→ Zu erledigende Aufgaben
A. Beantworte anhand des Textausschnitts:
(i) Wie viele Kilometer standen für den Tag auf dem Plan?
(ii) In welchem Ort liegt der Lunchstop?
(iii) Welche Firma hat zum „amischen“ Essen eingeladen?
B. Nenne alle geografischen Namen, also Orte und Gebiete, die im Textausschnitt vorkommen.

→ Textausschnitt
□ □ □

Heute stand nichts besonderes auf dem Plan, 200 km durch Indiana zur nächsten Stadt, Fort Wayne. Der Hund hatte sich das mit dem jagen wohl anders vorgestellt…


Ich habe mich über die Dusche an dem heissen Tag gefreut, die anderen weniger.


Wir nähern uns dem Lunchstop in Napanee, einer Hochburg der Amischen. Ich wusste allerdings nicht dass die voll auf Liegeräder abgehen. Sie fahren ohnehin viel Rad waren begeistert von den Velomobilen.


Ansonsten fahren sie Pferdekutschen.


Die sind ganz schön flott, denkt man gar nicht.


Noch schnell in den Laden, die Frau bleibt im Wagen sitzen 🙂 Manche Geschäfte haben Plätze um die Pferde anzubinden.


Ciber, die Firma für die Machiel arbeitet, hat hier einen Sitz und uns zum „amischen“ Essen eingeladen.

□ □ □

→ Gezeigte Auflistung

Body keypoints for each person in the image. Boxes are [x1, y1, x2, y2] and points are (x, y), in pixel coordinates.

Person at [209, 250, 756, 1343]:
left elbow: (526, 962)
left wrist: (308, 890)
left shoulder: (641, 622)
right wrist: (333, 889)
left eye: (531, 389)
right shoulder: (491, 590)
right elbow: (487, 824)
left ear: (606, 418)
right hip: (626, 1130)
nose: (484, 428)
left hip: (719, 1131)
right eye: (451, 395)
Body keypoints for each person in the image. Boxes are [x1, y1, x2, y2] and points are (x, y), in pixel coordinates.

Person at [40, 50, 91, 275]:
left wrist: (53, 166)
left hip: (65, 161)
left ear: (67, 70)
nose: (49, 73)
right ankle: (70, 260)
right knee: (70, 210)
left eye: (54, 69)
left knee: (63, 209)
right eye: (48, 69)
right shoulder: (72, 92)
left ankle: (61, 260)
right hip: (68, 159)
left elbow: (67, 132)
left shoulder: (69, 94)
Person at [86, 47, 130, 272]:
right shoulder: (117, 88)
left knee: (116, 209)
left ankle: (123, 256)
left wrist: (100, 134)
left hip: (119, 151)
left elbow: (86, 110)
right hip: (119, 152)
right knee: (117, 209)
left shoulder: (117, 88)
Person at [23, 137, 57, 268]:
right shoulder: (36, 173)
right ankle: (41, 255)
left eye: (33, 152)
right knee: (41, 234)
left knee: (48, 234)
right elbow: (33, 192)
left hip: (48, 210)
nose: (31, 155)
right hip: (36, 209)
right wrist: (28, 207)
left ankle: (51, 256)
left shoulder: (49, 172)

□ □ □

→ Ergebnisse
A.
(i) 200 km
(ii) Napanee
(iii) Ciber, die Firma, für die Machiel arbeitet

B. Indiana, Fort Wayne, Napanee